U.S. post-trade professionals are preparing for a wave of new funds after the Securities and Exchange Commission (SEC) approved an exemptive relief allowing an asset manager to launch a dual share class model for mutual funds, specifically by adding ETF share class to existing mutual fund portfolios.
The regulator’s approval of Dimensional Fund Advisors’ ETF share class this week is highly anticipated by more than 80 asset managers who have applied for relief to offer a dual share class model. Investors are increasingly drawn to ETFs due to their low costs, high liquidity and trading flexibility, transparency, and diversification benefits. Today, there are over 4,000 U.S. listed ETF assets under management that top $10 trillion with the potential to add an additional $10 trillion by the end of the decade.
The issue
An increase in the number of ETF share classes could present operational challenges since there is no standard solution for processing conversions specifically and asset types are typically managed in separate, siloed systems, introducing complexities and inefficiencies.
As a result, asset managers must manually process bilateral conversions between broker-dealers and fund managers. This can take up to five or ten days to complete, introducing risks, higher costs and a sub-optimal shareholder experience.
Industry effort
The Depository Trust & Clearing Corporation (DTCC), together with more than 60 industry participants, as well as industry associations including the Investment Company Institute (ICI) and the Securities Industry and Financial Markets Association (SIFMA), have been working to define a solution for asset managers, ETF agents and broker-dealers to reduce operational complexity that could impact their ability to scale.

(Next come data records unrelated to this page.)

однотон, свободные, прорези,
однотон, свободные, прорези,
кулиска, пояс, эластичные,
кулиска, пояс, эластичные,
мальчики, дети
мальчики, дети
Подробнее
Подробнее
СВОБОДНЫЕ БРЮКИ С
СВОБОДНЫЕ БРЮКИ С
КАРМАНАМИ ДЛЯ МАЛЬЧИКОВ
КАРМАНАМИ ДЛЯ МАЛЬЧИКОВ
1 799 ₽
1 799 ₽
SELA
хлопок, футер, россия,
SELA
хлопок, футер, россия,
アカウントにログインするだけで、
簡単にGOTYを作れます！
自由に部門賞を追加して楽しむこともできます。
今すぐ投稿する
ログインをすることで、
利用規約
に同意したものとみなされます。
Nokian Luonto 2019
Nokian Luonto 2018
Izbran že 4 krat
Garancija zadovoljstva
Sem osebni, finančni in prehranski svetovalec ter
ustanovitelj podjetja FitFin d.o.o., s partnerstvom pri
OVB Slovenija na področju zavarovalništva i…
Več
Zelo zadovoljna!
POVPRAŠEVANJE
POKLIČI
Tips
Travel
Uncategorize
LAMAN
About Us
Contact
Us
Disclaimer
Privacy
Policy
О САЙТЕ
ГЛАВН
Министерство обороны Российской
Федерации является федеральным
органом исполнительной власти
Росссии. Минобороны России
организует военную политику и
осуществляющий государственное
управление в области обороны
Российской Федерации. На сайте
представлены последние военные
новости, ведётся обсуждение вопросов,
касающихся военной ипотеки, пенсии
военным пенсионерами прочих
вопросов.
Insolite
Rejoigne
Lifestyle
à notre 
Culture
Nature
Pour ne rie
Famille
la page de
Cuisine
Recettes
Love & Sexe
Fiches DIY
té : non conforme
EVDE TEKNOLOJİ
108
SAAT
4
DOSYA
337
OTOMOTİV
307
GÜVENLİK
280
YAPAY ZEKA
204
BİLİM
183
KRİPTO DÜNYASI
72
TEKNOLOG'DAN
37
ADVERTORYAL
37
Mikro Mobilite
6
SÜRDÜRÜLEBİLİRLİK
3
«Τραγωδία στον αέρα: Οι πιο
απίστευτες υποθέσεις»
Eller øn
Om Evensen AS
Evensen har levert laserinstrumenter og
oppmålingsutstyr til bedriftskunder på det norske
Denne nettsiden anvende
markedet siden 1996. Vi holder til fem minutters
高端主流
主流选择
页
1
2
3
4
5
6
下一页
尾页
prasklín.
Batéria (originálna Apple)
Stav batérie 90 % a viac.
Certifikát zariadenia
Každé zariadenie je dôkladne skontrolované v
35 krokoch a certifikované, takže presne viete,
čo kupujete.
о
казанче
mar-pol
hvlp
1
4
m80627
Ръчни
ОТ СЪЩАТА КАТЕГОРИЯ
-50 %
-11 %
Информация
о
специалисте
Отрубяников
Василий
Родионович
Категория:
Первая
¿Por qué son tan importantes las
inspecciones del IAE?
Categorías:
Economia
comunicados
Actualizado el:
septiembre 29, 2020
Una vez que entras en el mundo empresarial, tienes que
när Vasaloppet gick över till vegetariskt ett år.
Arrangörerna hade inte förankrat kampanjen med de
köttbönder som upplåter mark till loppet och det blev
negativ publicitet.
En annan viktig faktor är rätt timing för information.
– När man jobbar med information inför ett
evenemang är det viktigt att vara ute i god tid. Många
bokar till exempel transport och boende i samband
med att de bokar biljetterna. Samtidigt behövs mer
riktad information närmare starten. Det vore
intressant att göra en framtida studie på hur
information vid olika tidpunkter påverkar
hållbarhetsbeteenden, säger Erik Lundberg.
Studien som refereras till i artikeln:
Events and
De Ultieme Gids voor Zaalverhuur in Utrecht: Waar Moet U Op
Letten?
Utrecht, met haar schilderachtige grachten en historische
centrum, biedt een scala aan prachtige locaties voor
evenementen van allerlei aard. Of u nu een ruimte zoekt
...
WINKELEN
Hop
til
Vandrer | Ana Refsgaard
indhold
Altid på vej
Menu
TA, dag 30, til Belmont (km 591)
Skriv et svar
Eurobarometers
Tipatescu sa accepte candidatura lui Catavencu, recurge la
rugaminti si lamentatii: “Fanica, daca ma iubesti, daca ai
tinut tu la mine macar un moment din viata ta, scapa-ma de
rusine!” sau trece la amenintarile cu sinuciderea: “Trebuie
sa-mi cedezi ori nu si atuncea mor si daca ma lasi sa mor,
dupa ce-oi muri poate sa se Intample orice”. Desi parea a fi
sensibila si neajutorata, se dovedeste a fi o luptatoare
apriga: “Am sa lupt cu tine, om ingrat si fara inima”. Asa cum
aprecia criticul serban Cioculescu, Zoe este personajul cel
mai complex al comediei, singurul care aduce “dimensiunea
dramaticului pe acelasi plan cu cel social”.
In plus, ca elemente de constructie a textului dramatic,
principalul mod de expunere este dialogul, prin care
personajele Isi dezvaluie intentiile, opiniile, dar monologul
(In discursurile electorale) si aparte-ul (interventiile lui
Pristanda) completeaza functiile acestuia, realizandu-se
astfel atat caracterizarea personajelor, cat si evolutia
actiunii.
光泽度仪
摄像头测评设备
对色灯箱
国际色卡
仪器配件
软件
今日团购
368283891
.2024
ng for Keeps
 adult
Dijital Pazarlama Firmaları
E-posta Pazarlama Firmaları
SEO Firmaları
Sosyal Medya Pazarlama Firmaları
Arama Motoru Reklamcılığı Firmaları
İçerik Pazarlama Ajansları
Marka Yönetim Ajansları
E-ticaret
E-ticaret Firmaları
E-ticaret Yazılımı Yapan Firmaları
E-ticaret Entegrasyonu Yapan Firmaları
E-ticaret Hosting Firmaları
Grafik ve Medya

The DTCC will enhance its Fund/SERV platform, the industry solution for processing mutual funds and other pooled investments, to support ETF share class conversions, with testing to start in Q1 2026. A launch is planned for May 2026 subject to receiving any necessary regulatory approvals, to support asset managers as they receive exemptive relief from the SEC. Fund/SERV currently processes more than 85% of the U.S. mutual funds and other pooled investments activity in the U.S.
The planned enhancements are expected to decrease processing times to one day by establishing technical and operational connectivity between mutual funds and ETFs, enabling data sharing among intermediaries, asset managers and ETF agents.
The DTCC says this new capability aims to meet the market demand by supporting faster processing, reduce manual work and streamline operations.
ETF share classes: Operational headaches meet transparency demands
Retail investors’ growing demand for fee transparency and easy product comparison is accelerating the shift toward ETF share classes. As one expert put it, “Investor money talks and investors are saying they don’t like semi and non-transparent products. They’re buying an ETF because they like transparency.” This drive for openness is prompting asset managers to consider new structures, but not without obstacles.
Many portfolio managers remain wary of disclosing detailed holdings, citing intellectual property and competitive risks. Layered onto this is the significant operational complexity in launching ETF share classes: “Launching an ETF share class is akin to launching an ETF sub fund – you need a market maker, an AP, a liquidity provider, even a capital market team.” For operations professionals, balancing these transparency trends with practical delivery is fast becoming a central industry challenge.